Au regard du tableau des reprises, la nouvelle Suzuki est tenue en respect par le performant 4-cylindres de la FZ6. Sur la route, cela se traduit par des relances bien plus musclées à la remise des gaz, sur un rapport de boîte identique bien sûr. Mais ce succès a un revers. Le conducteur de la Yamaha doit en effet composer avec des vibrations moteur et un comportement rugueux lors des montées de régime.
- À l’inverse, le conducteur de la Suzuki profite d’une mécanique au velouté exemplaire. Les montées en régime sont plus agréables, le filtrage des vibrations est efficace (à peine persistent-elles dans le guidon au-dessus de 70 km/h) et la sonorité se montre plaisante, bien moins métallique que sur la FZ6. Pour enfoncer le clou, la boîte de la GSR est plus rapide et plus silencieuse que celle de sa rivale parfois trop ferme.
- Ainsi, la GSR se fait presque pardonner son manque de « niaque » et une injection mal gérée sur le filet de gaz par son bon caractère. Issus de sportives, ces moteurs tournent vite (7 000 tr/min à 130 km/h), mais savent économiser le carburant avec une conso qui tombe sous les 5,5 l/100 en balade. Un bon point pour qui roule beaucoup.
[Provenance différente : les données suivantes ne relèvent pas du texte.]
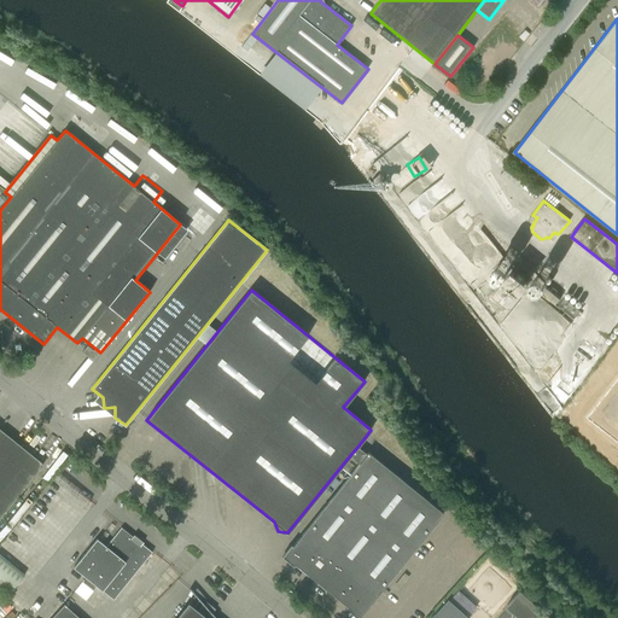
[(93,350),(87,345),(82,353),(93,361),(99,354),(94,349),(93,350)]
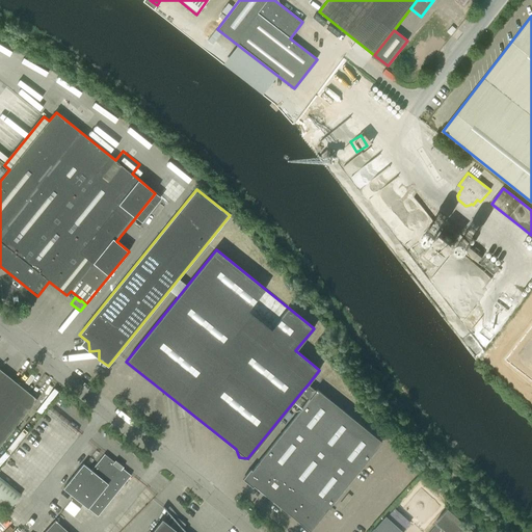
[(531,352),(515,374),(531,387),(531,352)]
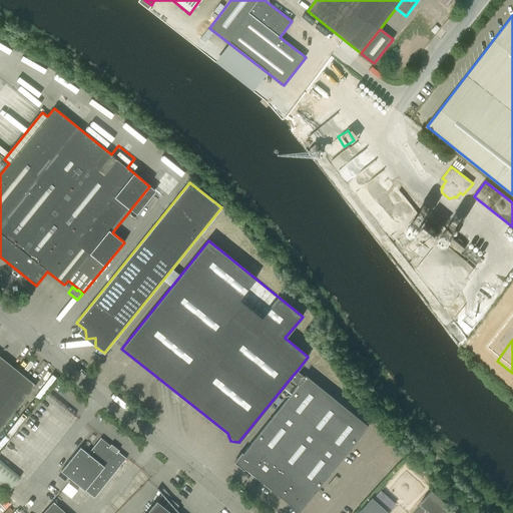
[(0,430),(36,386),(0,356),(0,430)]
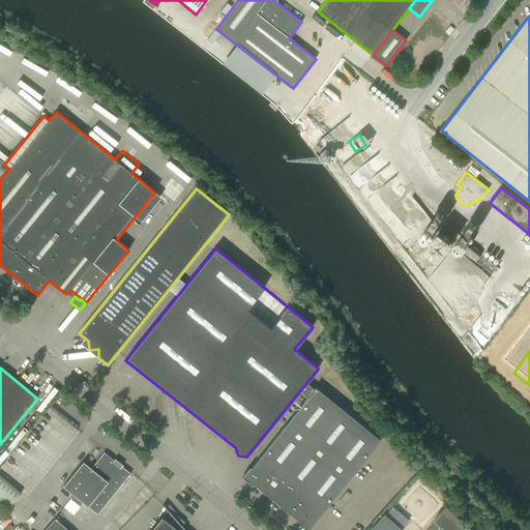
[(348,415),(307,382),(300,390),(308,398),(252,468),(249,467),(241,477),(252,486),(253,483),(308,529),(380,440),(348,415)]
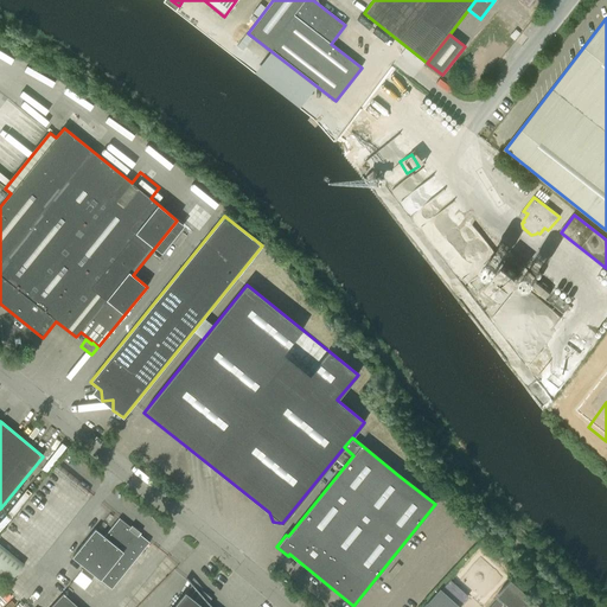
[(95,529),(71,557),(112,589),(149,542),(119,518),(104,536),(95,529)]
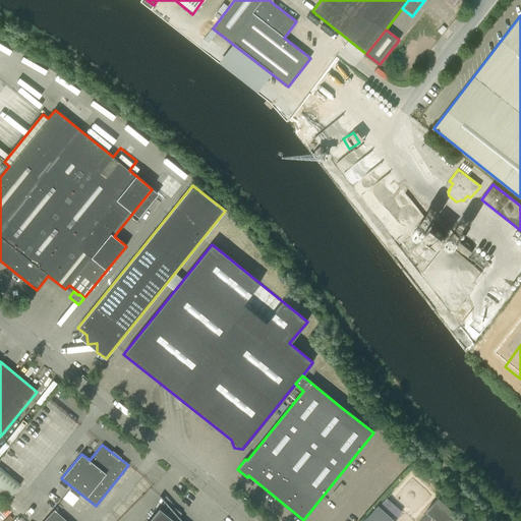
[(0,500),(5,504),(19,486),(0,470),(0,500)]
Comportement : la FZ6 assure

Si la GSR recueille la majorité des suffrages à allure normale grâce à un train avant vif et facile qui rend la rend joueuse, elle déçoit quand l’allure augmente. Là, la FZ6 prend les commandes des opérations avec des suspensions certes dénuées de réglages en hydraulique, mais diablement efficaces. Quand il faut garder une marge de chaque côté de la route avec une Suzuki au train avant légèrement flou, la Yamaha trace sa trajectoire avec assurance. C’est d’autant plus élogieux que cette dernière est chaussée de pneumatiques routiers (Bridgestone BT 020) alors que la Suz propose des performants et sportifs BT 014. Mais le quotidien n’est pas ponctué de spéciales de rallyes.
- La GSR séduit, elle, avec cette partie-cycle moderne (superbe bras oscillant) et facile à emmener, notamment en ville. De plus, elle peut se prévaloir d’un équipement vraiment plus valorisant. Pour exemple : son système de freinage avant à étriers 4 pistons opposés, contre des doubles pistons juxtaposés sur la Yamaha.

Verdict

Conçus pour convenir aux balades dominicales comme aux trajets quotidiens, ces deux roadsters assurent brillamment leurs fonctions : à l’aise en ville par leur petit gabarit et efficaces sur route grâce à une conception sérieuse. Pour autant, ce n’est pas bonnet blanc et blanc bonnet.
- La GSR est plus moderne et son équipement pléthorique relègue sur ce point la FZ6 en deuxième division. En revanche, son moteur est moins coupleux et sa partie-cycle « tout alu » est bien mal servie par des suspensions souples. La FZ6 reprend l’ascendant en conduite sportive avec un meilleur coffre et un comportement routier plus rassurant.
- Côté tarif, la Suzuki se monnaie 7 199 euros contre 6 690 euros pour la Yamaha. Une différence de 500 euros : le prix du bras alu ? Un regret dans cette catégorie : l’adoption de l’ABS n’est toujours pas au programme.